Des dizaines de milliers de personnes ont investi les rues d’Alger centre vendredi 28 février à l’occasion du 54e vendredi du mouvement populaire, entamant une la deuxième année de mobilisation contre le régime en place.

Réagissant à l’actualité comme à leur habitude, les manifestants ont réitéré leur revendication du départ d’un pouvoir « pire que le coronavirus », après la découverte du premier cas du Covid-19 en Algérie cette semaine.

« Qolou lel issaba yroho yakhtona, el mardh taâkoum ktar men Corona » (Dites au gang au pouvoir de partir, la maladie qu’ils sont est pire que le Coronavirus), ont scandé des manifestants sur la rue Hassiba où, comme ailleurs, les nombres ont un peu baissé comparés au vendredi précédent et la forte mobilisation à l’occasion de l’anniversaire du Hirak.

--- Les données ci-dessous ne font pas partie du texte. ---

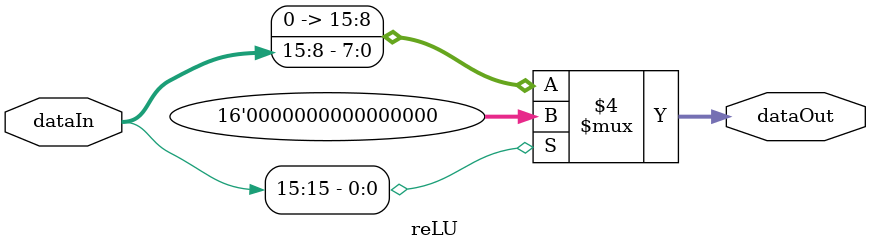
<source format=sv>
module reLU #(
    parameter sumWidth = 16, dataWidth = 8
)(
    input   logic   [sumWidth-1:0]     dataIn,
    output  logic   [sumWidth-1:0]     dataOut
);

    always_comb begin
        if (dataIn[sumWidth-1] == 0) begin
            dataOut = dataIn[sumWidth-1-:dataWidth];
        end 
        else begin
            dataOut = 0;
        end
    end
endmodule: reLU
</source>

Les contestataires ont également répété les demandes du mouvement, à savoir une justice indépendante, une presse libre et un « Etat civil et non militaire ».

Estimant que la justice est « aux ordres » du pouvoir, les manifestants ont également critiqué la relaxe de Khaled Tebboune, fils du Président Abdelmadjid Tebboune, poursuivi dans une affaire de « trafic d’influence, corruption et perception d’indus cadeaux » présumés le liant à Kamel Chikhi, l’importateur et promoteur immobilier aussi poursuivi dans le scandale des 701 kg de cocaïne découverts au port d’Oran en 2018.

« Baâou el bida w djabou baraâ » (ils ont vendu de la cocaïne et ont été innocentés), a-t-on entendu de la part du cortège venu de Bab El Oued.